| Input |
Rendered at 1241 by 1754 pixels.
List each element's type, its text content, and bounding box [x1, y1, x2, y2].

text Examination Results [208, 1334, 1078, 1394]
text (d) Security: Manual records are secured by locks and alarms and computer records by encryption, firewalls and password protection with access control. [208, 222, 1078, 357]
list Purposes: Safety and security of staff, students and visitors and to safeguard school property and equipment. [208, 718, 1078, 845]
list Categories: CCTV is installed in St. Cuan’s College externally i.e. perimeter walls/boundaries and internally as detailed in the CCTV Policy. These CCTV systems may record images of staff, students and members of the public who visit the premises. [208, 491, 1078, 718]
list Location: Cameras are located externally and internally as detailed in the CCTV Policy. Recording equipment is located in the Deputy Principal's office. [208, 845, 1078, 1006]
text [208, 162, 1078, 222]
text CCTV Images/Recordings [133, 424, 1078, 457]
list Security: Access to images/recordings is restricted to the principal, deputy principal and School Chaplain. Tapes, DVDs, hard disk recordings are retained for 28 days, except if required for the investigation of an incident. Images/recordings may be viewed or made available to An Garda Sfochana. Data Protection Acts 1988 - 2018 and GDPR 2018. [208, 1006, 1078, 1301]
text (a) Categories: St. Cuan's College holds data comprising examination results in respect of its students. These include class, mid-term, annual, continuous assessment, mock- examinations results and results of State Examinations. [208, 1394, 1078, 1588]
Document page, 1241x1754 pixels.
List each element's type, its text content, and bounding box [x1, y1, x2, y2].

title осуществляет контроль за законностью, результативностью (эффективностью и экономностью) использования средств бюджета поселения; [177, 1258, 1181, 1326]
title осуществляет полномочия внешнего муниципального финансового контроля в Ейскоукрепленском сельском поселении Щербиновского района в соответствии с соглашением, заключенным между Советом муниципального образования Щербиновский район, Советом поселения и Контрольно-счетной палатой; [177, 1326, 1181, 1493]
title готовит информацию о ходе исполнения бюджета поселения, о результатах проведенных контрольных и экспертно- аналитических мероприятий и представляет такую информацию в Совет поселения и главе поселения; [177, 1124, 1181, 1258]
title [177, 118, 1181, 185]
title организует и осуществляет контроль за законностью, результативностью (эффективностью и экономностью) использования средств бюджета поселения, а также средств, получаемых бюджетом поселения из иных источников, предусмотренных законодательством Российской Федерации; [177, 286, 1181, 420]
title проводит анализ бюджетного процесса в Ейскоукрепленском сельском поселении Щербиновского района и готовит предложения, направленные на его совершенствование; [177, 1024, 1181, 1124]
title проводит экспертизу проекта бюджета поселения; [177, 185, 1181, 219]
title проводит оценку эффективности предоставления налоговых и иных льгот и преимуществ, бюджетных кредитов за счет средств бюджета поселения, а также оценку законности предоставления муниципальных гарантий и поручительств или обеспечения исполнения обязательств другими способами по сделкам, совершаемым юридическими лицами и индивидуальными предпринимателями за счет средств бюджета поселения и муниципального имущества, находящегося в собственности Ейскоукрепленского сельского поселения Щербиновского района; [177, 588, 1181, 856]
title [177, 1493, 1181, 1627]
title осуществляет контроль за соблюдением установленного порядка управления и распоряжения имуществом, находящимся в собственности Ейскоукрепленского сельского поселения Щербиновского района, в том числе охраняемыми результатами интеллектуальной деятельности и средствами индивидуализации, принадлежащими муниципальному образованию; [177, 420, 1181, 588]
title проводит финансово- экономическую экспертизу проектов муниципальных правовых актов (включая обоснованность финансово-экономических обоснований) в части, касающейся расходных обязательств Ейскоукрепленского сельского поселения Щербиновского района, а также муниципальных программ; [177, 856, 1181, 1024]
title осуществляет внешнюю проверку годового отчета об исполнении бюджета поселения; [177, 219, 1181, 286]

| Description of the task |
Every record above is to be copied exactly.

| Task output |
Rendered at 1241 by 1754 pixels.
List each element's type, its text content, and bounding box [x1, y1, x2, y2].

text Examination Results [208, 1334, 1078, 1394]
text (d) Security: Manual records are secured by locks and alarms and computer records by encryption, firewalls and password protection with access control. [208, 222, 1078, 357]
list Purposes: Safety and security of staff, students and visitors and to safeguard school property and equipment. [208, 718, 1078, 845]
list Categories: CCTV is installed in St. Cuan’s College externally i.e. perimeter walls/boundaries and internally as detailed in the CCTV Policy. These CCTV systems may record images of staff, students and members of the public who visit the premises. [208, 491, 1078, 718]
list Location: Cameras are located externally and internally as detailed in the CCTV Policy. Recording equipment is located in the Deputy Principal's office. [208, 845, 1078, 1006]
text [208, 162, 1078, 222]
text CCTV Images/Recordings [133, 424, 1078, 457]
list Security: Access to images/recordings is restricted to the principal, deputy principal and School Chaplain. Tapes, DVDs, hard disk recordings are retained for 28 days, except if required for the investigation of an incident. Images/recordings may be viewed or made available to An Garda Sfochana. Data Protection Acts 1988 - 2018 and GDPR 2018. [208, 1006, 1078, 1301]
text (a) Categories: St. Cuan's College holds data comprising examination results in respect of its students. These include class, mid-term, annual, continuous assessment, mock- examinations results and results of State Examinations. [208, 1394, 1078, 1588]
Document page, 1241x1754 pixels.
List each element's type, its text content, and bounding box [x1, y1, x2, y2].

title осуществляет контроль за законностью, результативностью (эффективностью и экономностью) использования средств бюджета поселения; [177, 1258, 1181, 1326]
title осуществляет полномочия внешнего муниципального финансового контроля в Ейскоукрепленском сельском поселении Щербиновского района в соответствии с соглашением, заключенным между Советом муниципального образования Щербиновский район, Советом поселения и Контрольно-счетной палатой; [177, 1326, 1181, 1493]
title готовит информацию о ходе исполнения бюджета поселения, о результатах проведенных контрольных и экспертно- аналитических мероприятий и представляет такую информацию в Совет поселения и главе поселения; [177, 1124, 1181, 1258]
title [177, 118, 1181, 185]
title организует и осуществляет контроль за законностью, результативностью (эффективностью и экономностью) использования средств бюджета поселения, а также средств, получаемых бюджетом поселения из иных источников, предусмотренных законодательством Российской Федерации; [177, 286, 1181, 420]
title проводит анализ бюджетного процесса в Ейскоукрепленском сельском поселении Щербиновского района и готовит предложения, направленные на его совершенствование; [177, 1024, 1181, 1124]
title проводит экспертизу проекта бюджета поселения; [177, 185, 1181, 219]
title проводит оценку эффективности предоставления налоговых и иных льгот и преимуществ, бюджетных кредитов за счет средств бюджета поселения, а также оценку законности предоставления муниципальных гарантий и поручительств или обеспечения исполнения обязательств другими способами по сделкам, совершаемым юридическими лицами и индивидуальными предпринимателями за счет средств бюджета поселения и муниципального имущества, находящегося в собственности Ейскоукрепленского сельского поселения Щербиновского района; [177, 588, 1181, 856]
title [177, 1493, 1181, 1627]
title осуществляет контроль за соблюдением установленного порядка управления и распоряжения имуществом, находящимся в собственности Ейскоукрепленского сельского поселения Щербиновского района, в том числе охраняемыми результатами интеллектуальной деятельности и средствами индивидуализации, принадлежащими муниципальному образованию; [177, 420, 1181, 588]
title проводит финансово- экономическую экспертизу проектов муниципальных правовых актов (включая обоснованность финансово-экономических обоснований) в части, касающейся расходных обязательств Ейскоукрепленского сельского поселения Щербиновского района, а также муниципальных программ; [177, 856, 1181, 1024]
title осуществляет внешнюю проверку годового отчета об исполнении бюджета поселения; [177, 219, 1181, 286]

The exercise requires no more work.